6. The obesity intervention program generation system based on a multimodal large model according to claim 5, characterized in that, The model adjustment module is specifically used to: encode the preprocessed multimodal data to obtain vector data representing the preprocessed multimodal data, use the vector data as personalized context information, and simultaneously train the pre-trained large language model using an instruction set built based on obesity management cases to obtain a personalized obesity large model.

7. The obesity intervention program generation system based on a multimodal large model according to claim 6, characterized in that, It also includes a model optimization module, which is used to: monitor the user's implementation of the personalized obesity intervention plan and feedback data, and optimize the personalized obesity model based on the feedback data.

8. A system for generating obesity intervention programs based on a multimodal large model according to any one of claims 5 to 7, characterized in that, The multimodal data includes static data and dynamic data. The static data includes genomic data, medical history, and anthropometry data. The dynamic data includes physiological data, behavioral data, psychological data, and contextual data. The personalized obesity intervention program includes a nutrition plan, an exercise prescription, a behavioral intervention plan, and a psychological intervention plan.

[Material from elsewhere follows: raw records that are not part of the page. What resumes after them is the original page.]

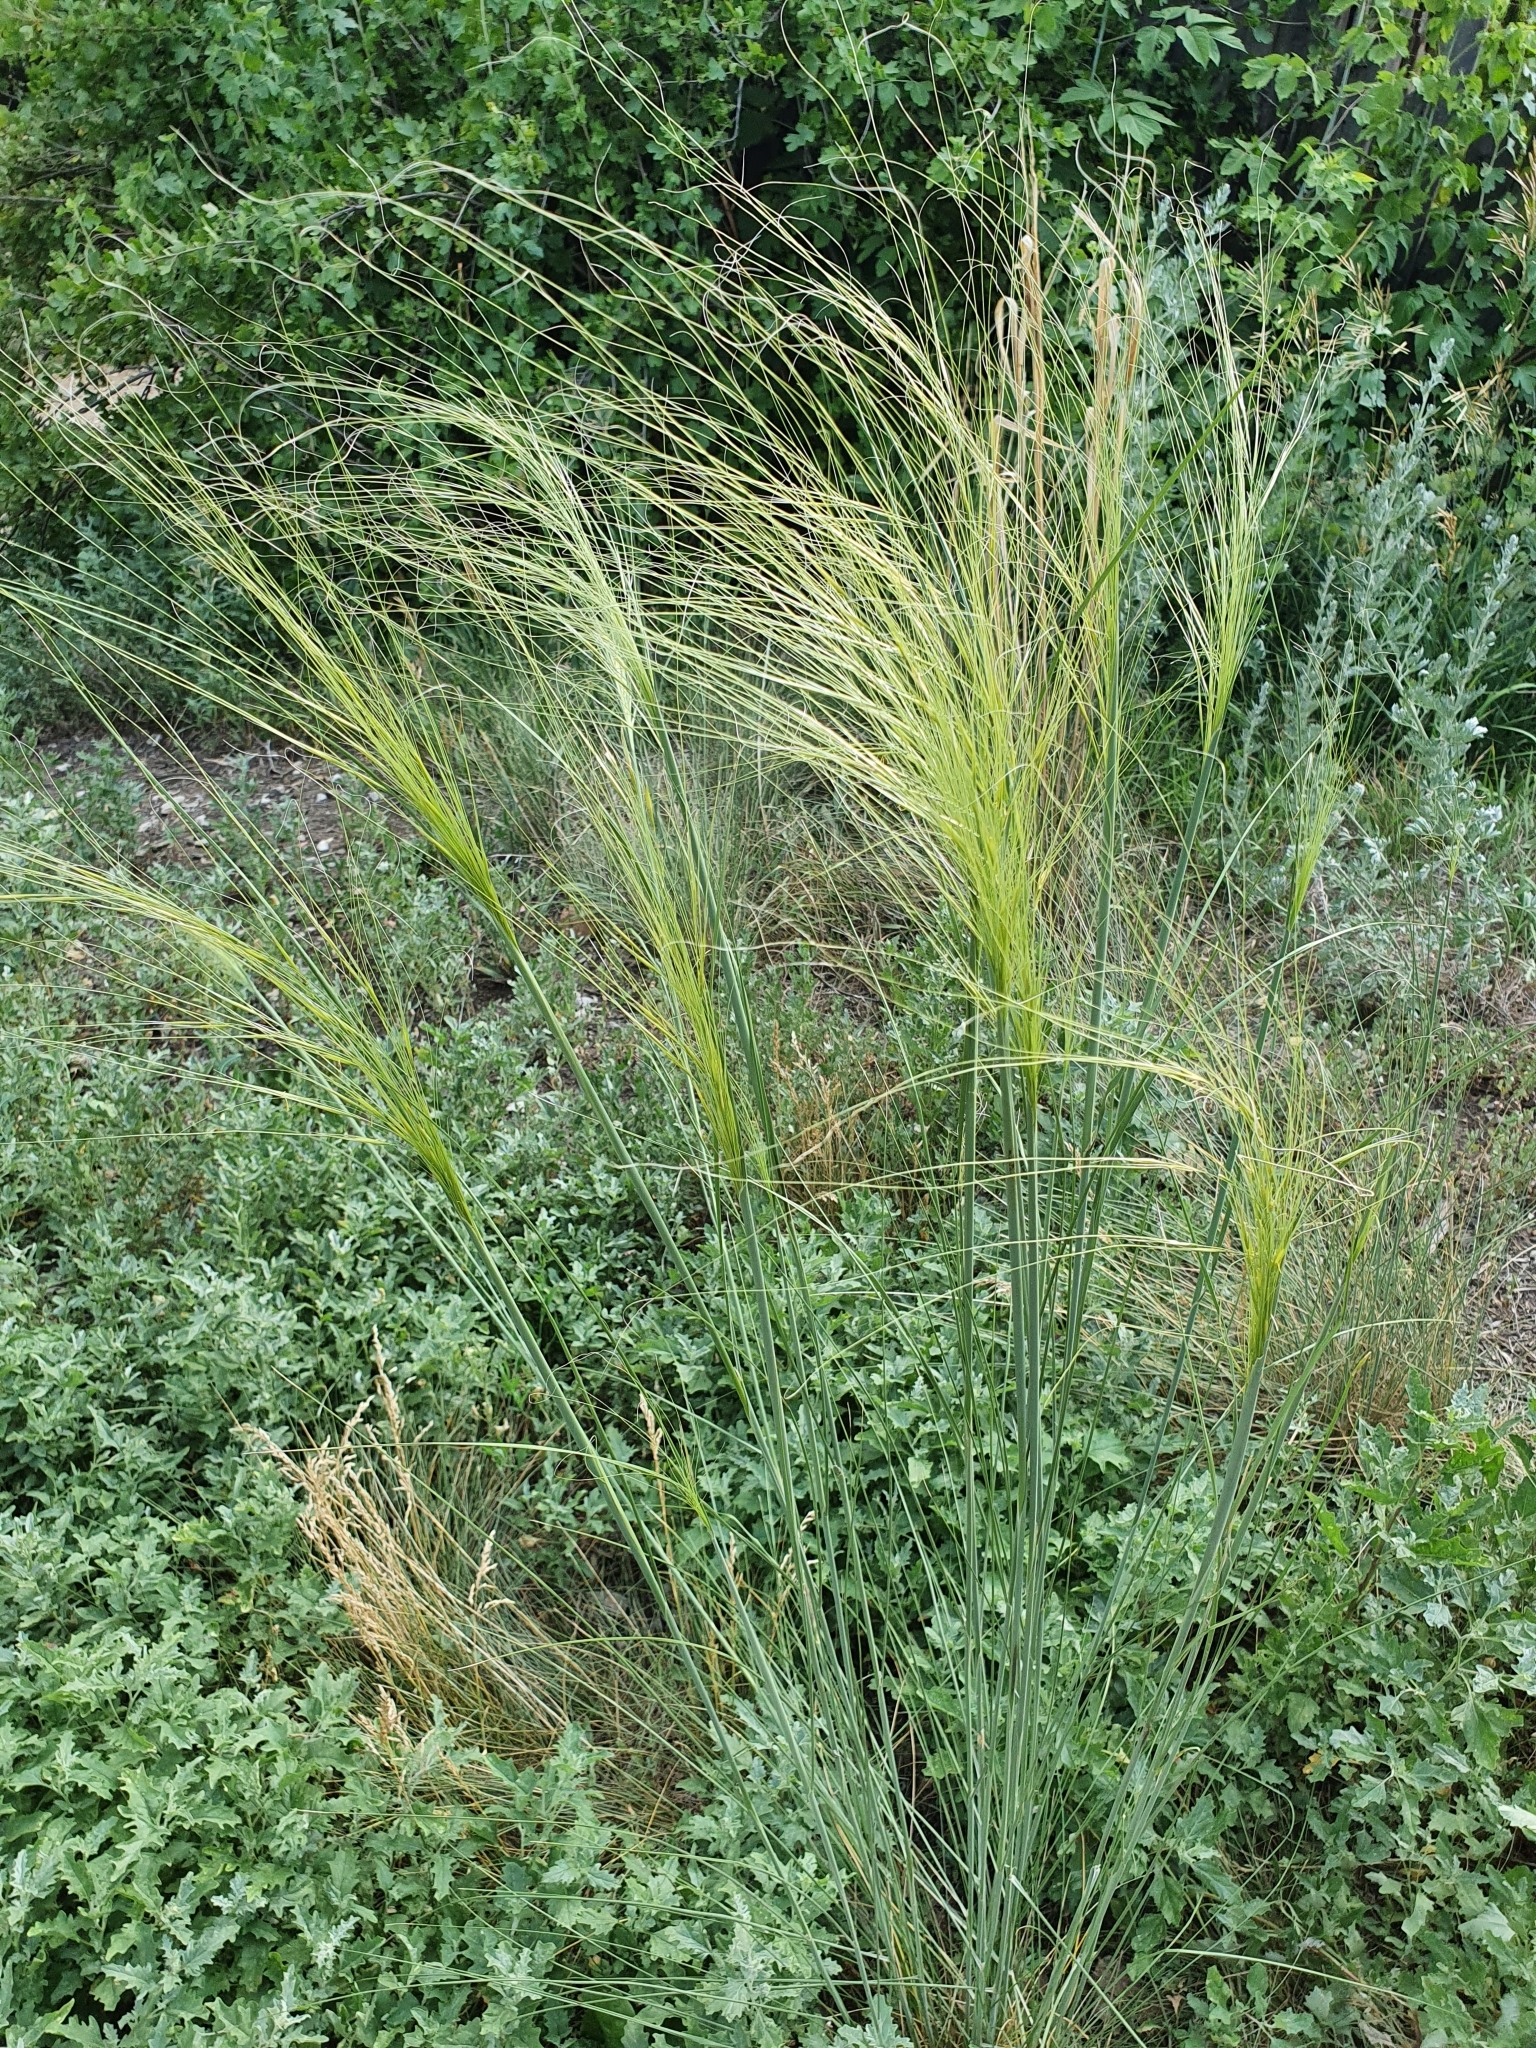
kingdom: Plantae
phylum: Tracheophyta
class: Liliopsida
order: Poales
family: Poaceae
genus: Stipa
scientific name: Stipa capillata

9. An electronic device, characterized in that, The method includes a memory, a processor, and a computer program stored in the memory and executable on the processor. When the processor executes the computer program, it implements the method for generating an obesity intervention program based on a multimodal large model as described in any one of claims 1 to 4.

10. A computer-readable storage medium, characterized in that, The computer-readable storage medium stores a computer program that, when executed by a processor, implements the method for generating an obesity intervention program based on a multimodal large model as claimed in the claim.